February 4 , 2006 A Weaver of Disparate Strands

Some people have it all planned out. They have their maps and they’re sure of where they’re going. Others, and I am one of them, make plans but then tend to drift a little with the prevailing winds, sometimes arriving in an unexpected place.

Afaa Michael Weaver is one of those, too. He is a poet, playwright and professor who holds an endowed chair in English at Simmons College, where he is director of the Zora Neale Hurston Literary Center. When we meet, he is preparing to leave for China, where has spent much of his time in recent years. The life he is living probably was not what he envisioned when he was a child named Michael S. Weaver growing up in an African-American family in 1950s Baltimore, or during the 15 years he spent as a factory worker. And I can’t help thinking that the story of his journey lies in his name.

Michael Weaver became Afaa M. Weaver when the Nigerian playwright Tess Onwueme gave him a name from the Ibo language.

“Afaa means oracle,” Weaver says. “It is a good name for a poet because an oracle is a person who can clarify things in the present time.”

Weaver also has a Chinese name, Wei Yafeng. “Wei” means flourishing or blossoming. “Yafeng” is the title of a section from the oldest anthology of Chinese poetry and carries implications of middle age. Weaver says he asked his Chinese godfather, who gave him the name, to add a “radical,” or character, that indicates grass growing.

Weaver describes the chain of events so logically you think it could have happened to anyone: At first, while working in a factory, he began studying tai chi.

“It helped with my balance,” he explains, meaning physical balance, but noting that, as he began struggling with depression, it seemed to help him maintain emotional balance as well. Weaver continued practicing tai chi casually as he began writing poetry, saw his work published, founded a literary journal, and began freelancing for newspapers like the Baltimore Sun, Philadelphia Inquirer, and Chicago Tribune. He was still dabbling in tai chi when he published his first poetry collection, Water Song; when he was awarded a National Endowment for the Arts fellowship; and when he completed his B.A. and M.F.A.

And when, teaching at Rutgers University, he experienced congestive heart failure, he added more intensive practice of tai chi to his medical regimen.

“It restored my health,” he says, “ and I thought maybe Chinese culture was something important in my life.” So when he was awarded a Fulbright scholarship, he chose to study in Taiwan.
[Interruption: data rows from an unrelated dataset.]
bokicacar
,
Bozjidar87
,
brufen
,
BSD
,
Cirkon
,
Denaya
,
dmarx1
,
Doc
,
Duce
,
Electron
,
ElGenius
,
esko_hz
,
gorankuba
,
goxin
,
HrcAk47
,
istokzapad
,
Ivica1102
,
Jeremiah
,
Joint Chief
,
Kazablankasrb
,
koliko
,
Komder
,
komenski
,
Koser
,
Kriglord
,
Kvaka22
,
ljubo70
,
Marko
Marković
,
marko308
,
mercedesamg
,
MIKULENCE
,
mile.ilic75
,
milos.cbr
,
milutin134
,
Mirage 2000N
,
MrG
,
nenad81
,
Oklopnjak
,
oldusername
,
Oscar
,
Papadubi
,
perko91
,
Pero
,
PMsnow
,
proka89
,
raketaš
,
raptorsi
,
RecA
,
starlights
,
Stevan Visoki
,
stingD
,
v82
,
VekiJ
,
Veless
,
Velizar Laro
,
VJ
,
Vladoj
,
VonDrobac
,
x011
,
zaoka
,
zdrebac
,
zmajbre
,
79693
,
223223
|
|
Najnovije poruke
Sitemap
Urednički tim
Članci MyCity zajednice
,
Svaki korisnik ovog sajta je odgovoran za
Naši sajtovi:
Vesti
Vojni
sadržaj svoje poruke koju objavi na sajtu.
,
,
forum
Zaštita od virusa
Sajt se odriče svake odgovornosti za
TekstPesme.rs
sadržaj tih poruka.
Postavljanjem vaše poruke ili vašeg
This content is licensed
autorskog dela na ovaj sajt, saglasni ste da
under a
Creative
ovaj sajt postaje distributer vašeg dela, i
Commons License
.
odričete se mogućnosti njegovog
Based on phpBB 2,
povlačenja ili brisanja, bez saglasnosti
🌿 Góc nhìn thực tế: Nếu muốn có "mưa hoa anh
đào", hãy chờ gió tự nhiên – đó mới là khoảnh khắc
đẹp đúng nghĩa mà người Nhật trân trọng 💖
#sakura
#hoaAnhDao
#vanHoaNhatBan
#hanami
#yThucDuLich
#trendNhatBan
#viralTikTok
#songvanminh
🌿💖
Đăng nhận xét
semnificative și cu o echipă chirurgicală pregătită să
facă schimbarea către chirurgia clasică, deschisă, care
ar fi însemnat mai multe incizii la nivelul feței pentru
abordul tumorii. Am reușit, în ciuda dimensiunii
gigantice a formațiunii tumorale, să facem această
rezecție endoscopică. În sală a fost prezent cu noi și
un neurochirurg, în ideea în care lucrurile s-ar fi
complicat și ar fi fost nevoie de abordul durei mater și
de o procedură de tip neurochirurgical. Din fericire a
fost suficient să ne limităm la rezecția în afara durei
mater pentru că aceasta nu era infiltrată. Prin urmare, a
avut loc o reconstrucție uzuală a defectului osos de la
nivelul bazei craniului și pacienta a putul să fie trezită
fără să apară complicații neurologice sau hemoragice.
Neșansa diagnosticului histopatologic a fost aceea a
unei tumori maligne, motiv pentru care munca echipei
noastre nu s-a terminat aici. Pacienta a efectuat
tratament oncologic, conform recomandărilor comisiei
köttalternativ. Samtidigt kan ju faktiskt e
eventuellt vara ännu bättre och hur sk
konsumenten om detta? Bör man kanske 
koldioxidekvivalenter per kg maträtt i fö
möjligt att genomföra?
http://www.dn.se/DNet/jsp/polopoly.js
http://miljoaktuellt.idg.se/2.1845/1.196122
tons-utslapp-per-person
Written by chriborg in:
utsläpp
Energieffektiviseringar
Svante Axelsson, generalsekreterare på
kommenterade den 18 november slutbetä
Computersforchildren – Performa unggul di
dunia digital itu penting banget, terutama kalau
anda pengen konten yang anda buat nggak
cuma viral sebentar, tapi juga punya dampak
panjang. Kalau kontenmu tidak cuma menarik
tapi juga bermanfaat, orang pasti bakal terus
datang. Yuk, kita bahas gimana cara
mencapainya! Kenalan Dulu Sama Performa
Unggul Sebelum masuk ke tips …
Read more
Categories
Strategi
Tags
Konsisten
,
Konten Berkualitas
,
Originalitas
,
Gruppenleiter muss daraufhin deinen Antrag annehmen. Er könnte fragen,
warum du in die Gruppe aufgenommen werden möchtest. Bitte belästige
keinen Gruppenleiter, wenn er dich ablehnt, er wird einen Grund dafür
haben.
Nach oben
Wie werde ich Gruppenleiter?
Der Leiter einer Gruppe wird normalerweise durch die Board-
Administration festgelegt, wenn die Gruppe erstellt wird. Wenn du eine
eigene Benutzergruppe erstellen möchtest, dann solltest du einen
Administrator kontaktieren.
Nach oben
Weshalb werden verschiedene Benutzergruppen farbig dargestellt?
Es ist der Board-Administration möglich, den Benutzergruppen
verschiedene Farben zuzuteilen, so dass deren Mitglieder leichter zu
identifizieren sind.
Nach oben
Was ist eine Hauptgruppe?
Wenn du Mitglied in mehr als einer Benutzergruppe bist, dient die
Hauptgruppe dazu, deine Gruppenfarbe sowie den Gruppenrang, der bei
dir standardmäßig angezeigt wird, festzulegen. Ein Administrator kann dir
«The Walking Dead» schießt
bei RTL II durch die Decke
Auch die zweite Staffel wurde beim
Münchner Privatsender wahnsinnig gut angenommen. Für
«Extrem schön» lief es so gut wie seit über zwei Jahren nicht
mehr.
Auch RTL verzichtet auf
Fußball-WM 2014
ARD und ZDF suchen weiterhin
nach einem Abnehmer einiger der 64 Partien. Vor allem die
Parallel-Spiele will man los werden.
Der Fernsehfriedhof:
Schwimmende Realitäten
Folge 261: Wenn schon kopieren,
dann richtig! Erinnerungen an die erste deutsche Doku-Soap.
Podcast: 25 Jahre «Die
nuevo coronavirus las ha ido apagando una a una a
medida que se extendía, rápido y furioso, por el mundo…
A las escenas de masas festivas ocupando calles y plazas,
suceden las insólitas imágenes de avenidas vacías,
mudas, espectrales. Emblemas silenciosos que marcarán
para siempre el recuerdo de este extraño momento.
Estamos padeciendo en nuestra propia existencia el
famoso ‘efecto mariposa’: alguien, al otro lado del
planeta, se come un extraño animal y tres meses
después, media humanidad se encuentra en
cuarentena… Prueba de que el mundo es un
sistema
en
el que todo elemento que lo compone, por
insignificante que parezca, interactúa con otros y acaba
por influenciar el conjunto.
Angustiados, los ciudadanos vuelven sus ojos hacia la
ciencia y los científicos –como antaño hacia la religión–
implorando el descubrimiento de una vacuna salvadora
Since then he has written poems in Chinese, including some he considers among his best. And even symbolism from the Kabbalah has found its way into his poetry as this weaver has brought together disparate strands of far-flung cultures.

“There have been different manifestations,” he explains. “At first I was writing about the United States, north and south. My Father’s Geography is part of that. Timber and Prayer I saw as my last ‘migration’ book. Then there is the inner movement of Talisman and Multitudes. At this point I can look back and see more clearly what I was doing.

“It’s a blessing for a poet to know you don’t always have to figure it out. It’s kind of a gift that requires a self-knowledge and self-awareness that are not always available to you, especially when you’re younger. One should always hope for surprises.”